3 Trains were already the cleanest way to move massive amounts of freight long distances, but General Electric (NYSE:GE) raised the game with its Evolution locomotives, diesel engines launched in 2005 that cut fuel consumption by 5% and emissions by 40% compared to locomotives built just a year earlier. Up next, a triumph of sheer coolness: a GE hybrid diesel-electric locomotive that, just like your Prius, captures energy from braking and will improve mileage another 10%. According to GE, the energy dissipated in braking a 207-ton locomotive during the course of a year is enough to power 160 homes for the same period.
4 Not to be outdone in the freight game, Wal-Mart (NYSE:WMT) is providing funding to the biggest truck manufacturers--ArvinMeritor, Eaton, International, and Peterbilt--to develop the first heavy-duty diesel-hybrid 18-wheeler. Wal-Mart, which operates the second-largest truck fleet in the country, will test the prototypes next year.

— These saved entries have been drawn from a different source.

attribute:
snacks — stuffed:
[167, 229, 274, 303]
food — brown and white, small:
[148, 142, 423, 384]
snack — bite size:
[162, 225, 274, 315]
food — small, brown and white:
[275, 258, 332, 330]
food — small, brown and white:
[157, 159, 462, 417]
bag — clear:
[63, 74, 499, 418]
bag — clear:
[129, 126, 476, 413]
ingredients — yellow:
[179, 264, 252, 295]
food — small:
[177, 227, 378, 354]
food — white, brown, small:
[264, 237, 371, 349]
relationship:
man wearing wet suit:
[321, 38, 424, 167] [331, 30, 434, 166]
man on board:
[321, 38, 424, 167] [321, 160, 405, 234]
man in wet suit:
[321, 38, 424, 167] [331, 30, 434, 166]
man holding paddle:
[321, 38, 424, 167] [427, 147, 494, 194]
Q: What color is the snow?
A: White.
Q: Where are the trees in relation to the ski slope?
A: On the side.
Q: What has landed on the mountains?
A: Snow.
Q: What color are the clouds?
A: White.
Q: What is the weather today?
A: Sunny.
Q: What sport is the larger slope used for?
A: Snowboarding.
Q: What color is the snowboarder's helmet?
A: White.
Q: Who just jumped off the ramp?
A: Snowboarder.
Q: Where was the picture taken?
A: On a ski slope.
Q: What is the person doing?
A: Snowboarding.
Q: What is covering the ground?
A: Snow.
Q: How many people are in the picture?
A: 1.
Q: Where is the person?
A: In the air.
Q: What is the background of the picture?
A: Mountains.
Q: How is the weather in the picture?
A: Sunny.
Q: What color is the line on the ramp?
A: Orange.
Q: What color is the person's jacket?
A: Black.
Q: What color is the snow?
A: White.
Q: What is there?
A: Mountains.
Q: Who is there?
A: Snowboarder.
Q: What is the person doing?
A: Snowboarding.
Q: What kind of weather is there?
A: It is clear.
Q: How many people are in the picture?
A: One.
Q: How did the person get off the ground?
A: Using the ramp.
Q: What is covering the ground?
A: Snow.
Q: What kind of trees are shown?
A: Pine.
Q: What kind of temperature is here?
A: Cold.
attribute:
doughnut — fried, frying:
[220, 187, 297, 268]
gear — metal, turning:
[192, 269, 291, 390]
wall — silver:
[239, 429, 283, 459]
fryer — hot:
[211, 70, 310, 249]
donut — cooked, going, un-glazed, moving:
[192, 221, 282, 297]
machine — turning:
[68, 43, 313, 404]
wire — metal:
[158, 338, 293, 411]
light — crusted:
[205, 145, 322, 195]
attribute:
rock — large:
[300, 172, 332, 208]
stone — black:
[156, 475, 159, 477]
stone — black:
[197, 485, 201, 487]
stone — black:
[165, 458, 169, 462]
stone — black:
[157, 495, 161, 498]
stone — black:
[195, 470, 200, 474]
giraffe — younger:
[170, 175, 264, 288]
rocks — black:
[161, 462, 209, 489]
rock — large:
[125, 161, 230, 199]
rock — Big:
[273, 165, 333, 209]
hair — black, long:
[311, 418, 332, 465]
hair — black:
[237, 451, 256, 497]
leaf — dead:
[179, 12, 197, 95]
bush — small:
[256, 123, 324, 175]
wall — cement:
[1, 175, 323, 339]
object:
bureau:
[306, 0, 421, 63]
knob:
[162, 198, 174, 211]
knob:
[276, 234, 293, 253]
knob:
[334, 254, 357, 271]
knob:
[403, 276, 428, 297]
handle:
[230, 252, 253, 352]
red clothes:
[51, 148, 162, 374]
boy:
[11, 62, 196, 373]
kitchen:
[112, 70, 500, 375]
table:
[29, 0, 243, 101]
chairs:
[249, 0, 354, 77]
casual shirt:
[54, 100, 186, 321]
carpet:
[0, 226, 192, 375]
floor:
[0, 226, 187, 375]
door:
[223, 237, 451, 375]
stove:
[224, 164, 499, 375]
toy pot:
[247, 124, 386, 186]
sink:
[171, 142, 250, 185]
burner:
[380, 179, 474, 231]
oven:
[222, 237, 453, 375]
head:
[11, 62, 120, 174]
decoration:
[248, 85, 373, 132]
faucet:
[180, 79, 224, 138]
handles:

5 Austin-based concert promoter C3 Presents made news when it banned Styrofoam cups from the sixth annual Austin City Limits Music Festival this year. Beneath the quick-hit media pop was a deeper story: Following the model the company created for Lollapalooza, C3 took a holistic approach to greening nearly every aspect of ACL, from bamboo-based concert T-shirts to gel sanitizer in the bathrooms to bio-diesel power generators.
6 It's not just hippies making the special-events world eco-friendly. The Philadelphia Eagles claim to be the greenest team in the NFL--and not just because of the color of its jerseys. Starting this season, the team's "Go Green" environmental campaign has its stadium cleaning crew making two full sweeps after each game--one to pick up recyclables and another for trash.
7 First we counted calories, then carbs. Now it's carbon, as retailers introduce product labels that encourage customers to weigh their eco-sins. The most ambitious: British grocery giant Tesco, which has a program to label all 70,000 of its products with carbon breakdowns.
8 Hamburger Helper helps your hamburger … save the planet? This year, General Mills redesigned the packaging of Mom's old standby, shaving off 20% of the paperboard box without shrinking its tasty contents. The astounding result: 500 fewer distribution trucks on the road each year.
9 Another recent player in the un-supersize movement, Unilever (NYSE:UL), reconfigured the plastic bottles for its billion-dollar Suave shampoo brand, saving plastic equivalent to some 15 million bottles a year.
10 Taking the packaging revolution a step further, the liquid-laundry-detergent industry, goaded by Wal-Mart, has cut the size of its bottles by 50% or more by concentrating the liquid to two and sometimes three degrees of magnitude. Unilever's triple-concentrated All Small & Mighty detergent has saved 1.3 million gallons of diesel fuel, 10 million pounds of plastic resin, and 80 million square feet of cardboard since 2005. This fall, Procter & Gamble (NYSE:PG) is converting its entire collection of liquids to double concentration.